Jn 20: 11-18

But Mary stood weeping outside the tomb. As she wept, she bent over to look into the tomb; and she saw two angels in white, sitting where the body of Jesus had been lying, one at the head and the other at the feet. They said to her, “Woman, why are you weeping?” She said to them, “They have taken away my Lord, and I do not know where they have laid him.” When she had said this, she turned around and saw Jesus standing there, but she did not know that it was Jesus.

Jesus said to her, “Woman, why are you weeping? Whom are you looking for?” Supposing him to be the gardener, she said to him, “Sir, if you have carried him away, tell me where you have laid him, and I will take him away.” Jesus said to her, “Mary!” She turned and said to him in Hebrew, “Rabbouni!” (which means Teacher). Jesus said to her, “Do not hold on to me, because I have not yet ascended to the Father. But go to my brothers and say to them, ‘I am ascending to my Father and your Father, to my God and your God.’”

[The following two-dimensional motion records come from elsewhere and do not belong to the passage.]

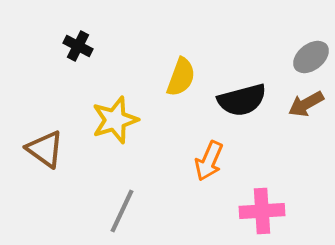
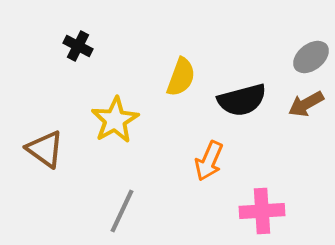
yellow star: rotated 12 degrees counterclockwise
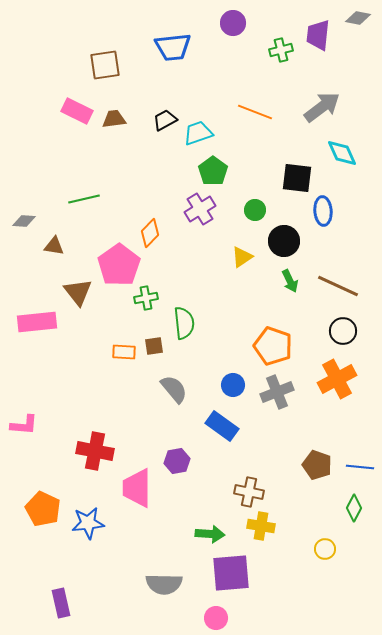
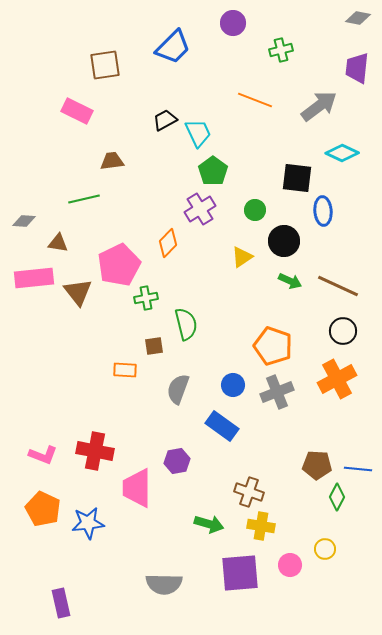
purple trapezoid at (318, 35): moved 39 px right, 33 px down
blue trapezoid at (173, 47): rotated 39 degrees counterclockwise
gray arrow at (322, 107): moved 3 px left, 1 px up
orange line at (255, 112): moved 12 px up
brown trapezoid at (114, 119): moved 2 px left, 42 px down
cyan trapezoid at (198, 133): rotated 84 degrees clockwise
cyan diamond at (342, 153): rotated 40 degrees counterclockwise
orange diamond at (150, 233): moved 18 px right, 10 px down
brown triangle at (54, 246): moved 4 px right, 3 px up
pink pentagon at (119, 265): rotated 9 degrees clockwise
green arrow at (290, 281): rotated 40 degrees counterclockwise
pink rectangle at (37, 322): moved 3 px left, 44 px up
green semicircle at (184, 323): moved 2 px right, 1 px down; rotated 8 degrees counterclockwise
orange rectangle at (124, 352): moved 1 px right, 18 px down
gray semicircle at (174, 389): moved 4 px right; rotated 120 degrees counterclockwise
pink L-shape at (24, 425): moved 19 px right, 30 px down; rotated 16 degrees clockwise
brown pentagon at (317, 465): rotated 16 degrees counterclockwise
blue line at (360, 467): moved 2 px left, 2 px down
brown cross at (249, 492): rotated 8 degrees clockwise
green diamond at (354, 508): moved 17 px left, 11 px up
green arrow at (210, 534): moved 1 px left, 10 px up; rotated 12 degrees clockwise
purple square at (231, 573): moved 9 px right
pink circle at (216, 618): moved 74 px right, 53 px up
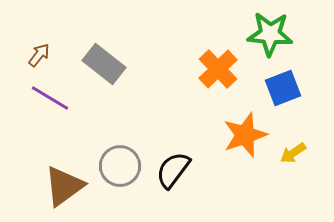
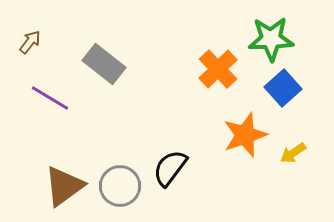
green star: moved 1 px right, 5 px down; rotated 6 degrees counterclockwise
brown arrow: moved 9 px left, 13 px up
blue square: rotated 21 degrees counterclockwise
gray circle: moved 20 px down
black semicircle: moved 3 px left, 2 px up
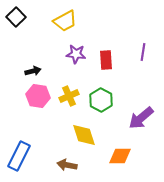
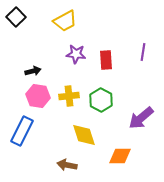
yellow cross: rotated 18 degrees clockwise
blue rectangle: moved 3 px right, 25 px up
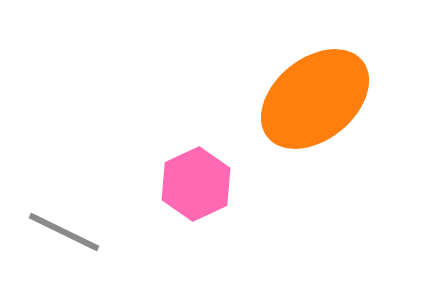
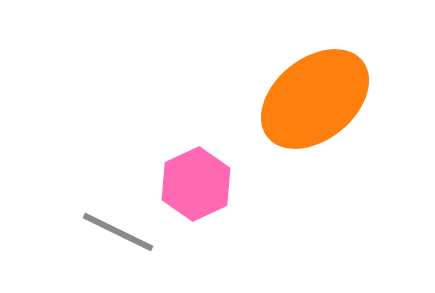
gray line: moved 54 px right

Mary Magdalene went and announced to the disciples, “I have seen the Lord”; and she told them that he had said these things to her.

New Revised Standard Version, copyright 1989, by the National Council of the Churches of Christ in the United States of America. Used by permission. All rights reserved. USCCB approved. http://www.usccb.org/bible/approved-translations

In Each Person I Meet Today

When I lived in St. Paul as a novice, we had a landscaping company take care of mowing our lawn. Once, during a reflection at Mass, a fellow novice asked, “What are the names of  the people who take care of our yard?” I couldn’t answer him. Every week they mowed.  They made our lives easier and better. They were concerned for us in some way. But, I never asked their names–our anonymous gardeners.

In our Gospel today, Mary Magdalene acts differently. She is present to a man she thinks a gardener. In her willingness to acknowledge him, to be present to the moment, to protect the body of and mourn the loss of her friend, it is Jesus that she meets.

How often do I fail to see Christ in others?  As we celebrate the Risen Lord this week, let us remember that he lives not only in the stories we read, but in each person we meet.

—Eric Immel, S.J., a Jesuit scholastic of the Wisconsin Province is studying philosophy at Loyola University Chicago.

Prayer

Lord, today will be different. We will treat each person, each situation with the fruits of your amazing announcement: ‘I am ascending to my Father and your Father, to my God and your God.’”  Let fear give way to faith; let sadness surrender to promise; and may we be ready to lift up anyone in need of hope.